# Engine will not start



## yshua (Nov 8, 2011)

Greetings to all and thank you in advance for your help.
We have a Broadmoor 16 have had since 2003. Recently moved to TX -- closest dealer is 100+ miles away. Took to local lawn mower shop and started having problems after that. Present problem -- engine turns over but won't start. 
Changed spark plugs, changed the fuel filter. Seems as if not getting gas. The fuel filter is in-line fuel filter which was purchased at Sears. Wonder if this is the right filter. 
When turning engine over you don't see fuel flowing through filter.
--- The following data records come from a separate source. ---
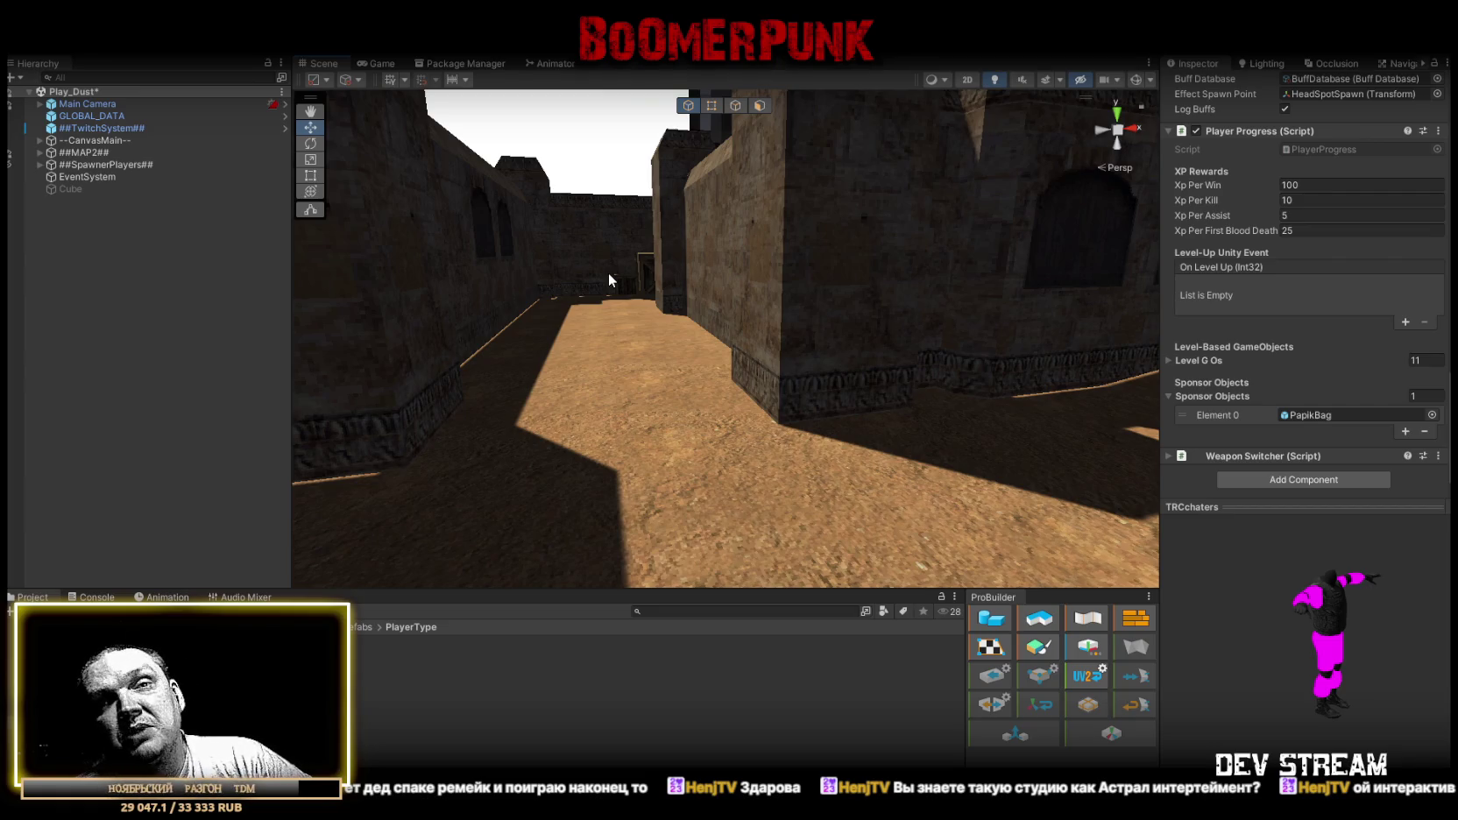
mouse_move(610, 273)
mouse_down()
mouse_move(672, 218)
mouse_move(606, 315)
mouse_move(862, 366)
mouse_move(923, 363)
mouse_up()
Am I overlooking the fuel pump? Went on line to the Simplicity web site, their manuals do not show fuel system. Thank you again for your help.


----------



## dsterl (Jul 31, 2011)

The filters not it! Pull the line after the pump see if your getting fuel. Also check the vent hole in the fuel cap, mine got plugged and gas stopped flowing but that was on a gravity feed.


----------



## yshua (Nov 8, 2011)

Thank you very much for your response. Checking the gas cap now. I don't have a fuel diagram so I not sure where the fuel pump is located. Cap seems to be fine. Thanks again for further updates.


----------



## dsterl (Jul 31, 2011)

just follow the fuel line, it looks like a 2 1/2 inch black disc mounted to the side of the engine. Take the air cleaner off, pour a couple ounces of gas into the engine see if it will run then you know your not getting any fuel. It will run for a few seconds and die.


----------